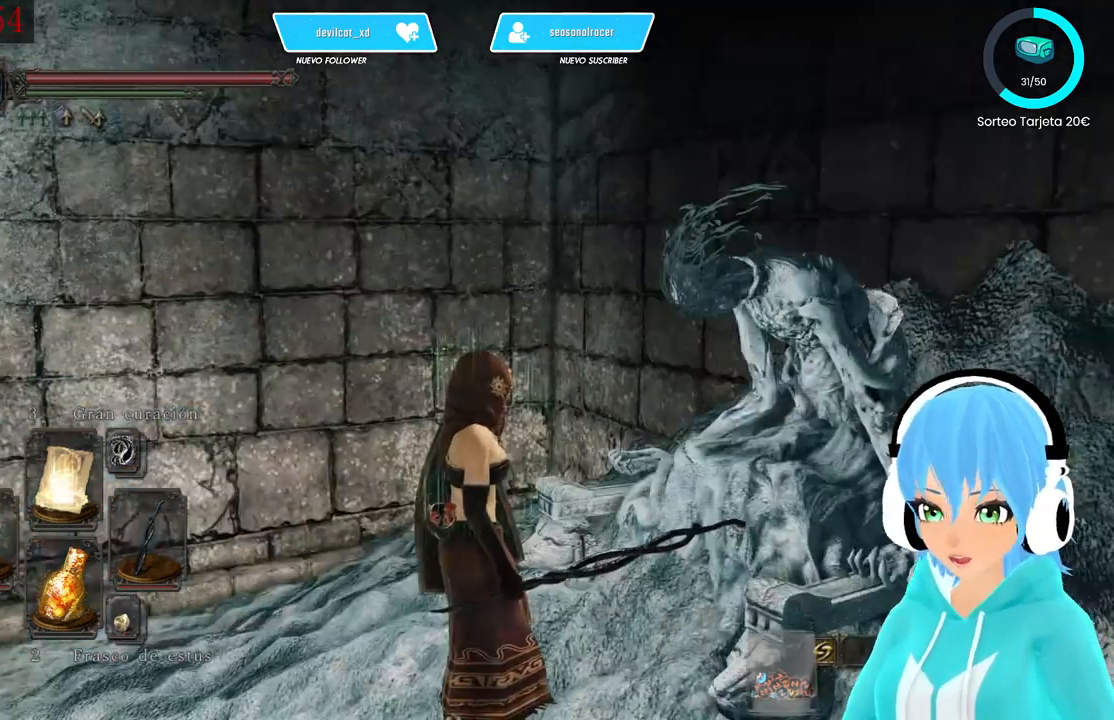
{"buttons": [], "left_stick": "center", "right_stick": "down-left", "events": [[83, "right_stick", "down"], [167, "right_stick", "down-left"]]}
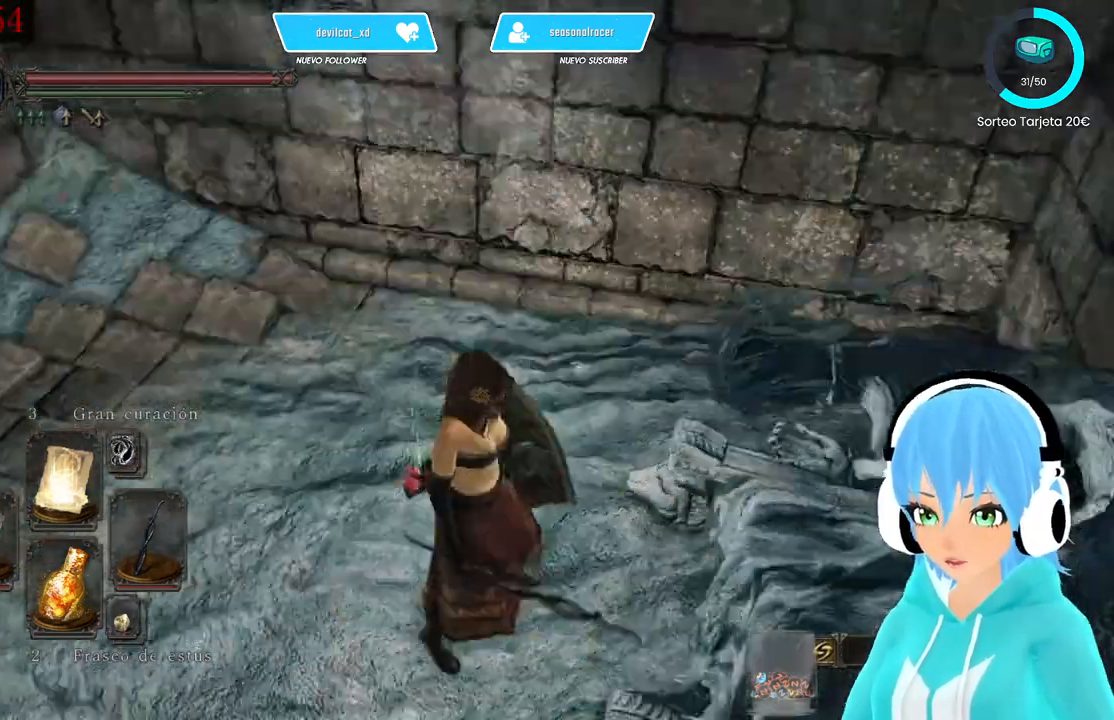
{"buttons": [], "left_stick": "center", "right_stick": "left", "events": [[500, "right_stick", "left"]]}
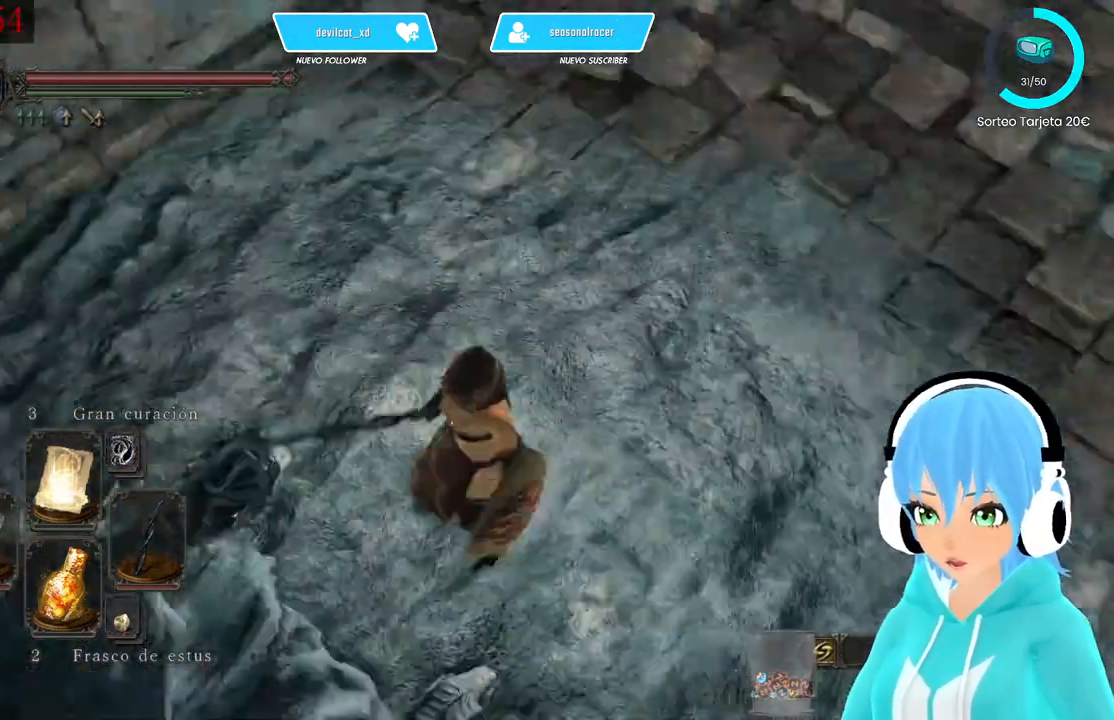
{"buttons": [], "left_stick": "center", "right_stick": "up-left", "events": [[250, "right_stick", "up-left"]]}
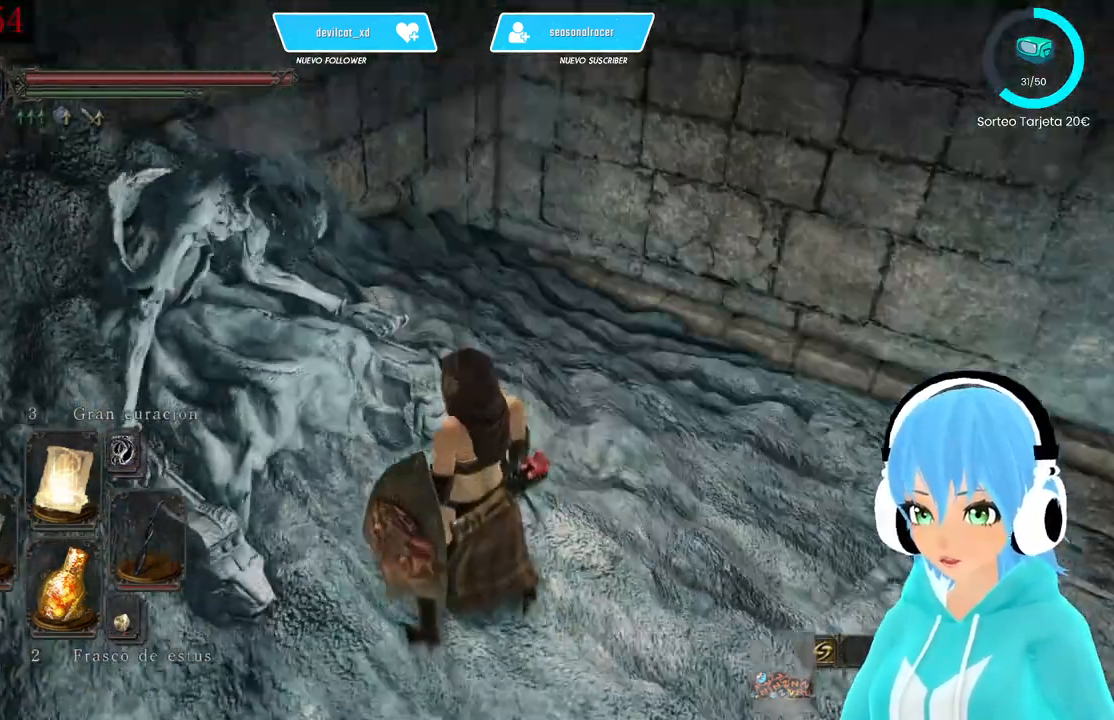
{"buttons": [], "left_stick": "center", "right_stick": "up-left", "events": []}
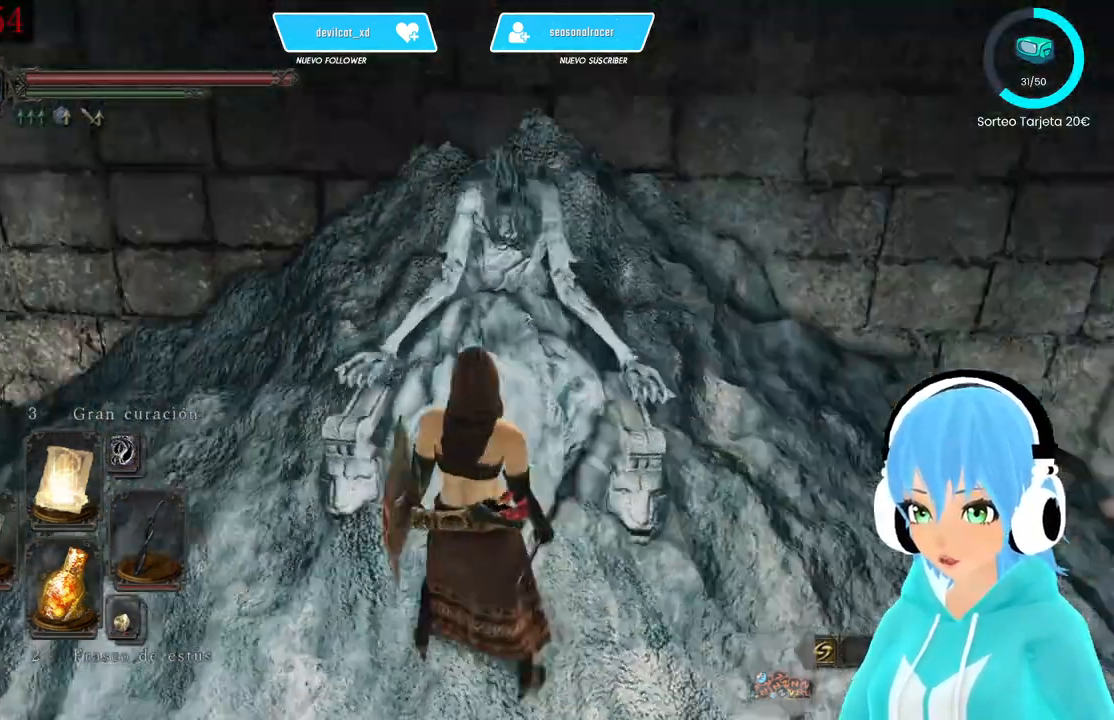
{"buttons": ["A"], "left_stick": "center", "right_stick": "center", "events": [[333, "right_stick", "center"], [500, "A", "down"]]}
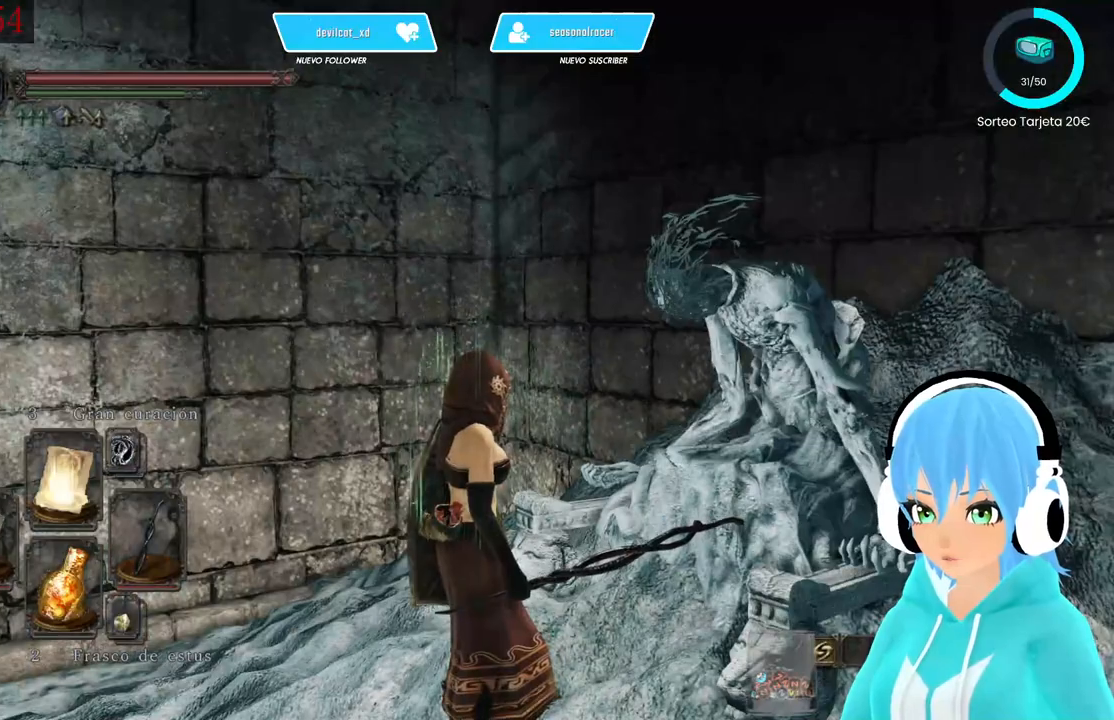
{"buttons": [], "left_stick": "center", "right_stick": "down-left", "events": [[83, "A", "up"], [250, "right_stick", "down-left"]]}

▶ **WORK TASK**
The answer must repeat every line of the listing exactly and leave the pictures out.

▶ **EXERCISE RESPONSE**
{"buttons": [], "left_stick": "center", "right_stick": "down-left", "events": [[83, "right_stick", "down"], [167, "right_stick", "down-left"]]}
{"buttons": [], "left_stick": "center", "right_stick": "left", "events": [[500, "right_stick", "left"]]}
{"buttons": [], "left_stick": "center", "right_stick": "up-left", "events": [[250, "right_stick", "up-left"]]}
{"buttons": [], "left_stick": "center", "right_stick": "up-left", "events": []}
{"buttons": ["A"], "left_stick": "center", "right_stick": "center", "events": [[333, "right_stick", "center"], [500, "A", "down"]]}
{"buttons": [], "left_stick": "center", "right_stick": "down-left", "events": [[83, "A", "up"], [250, "right_stick", "down-left"]]}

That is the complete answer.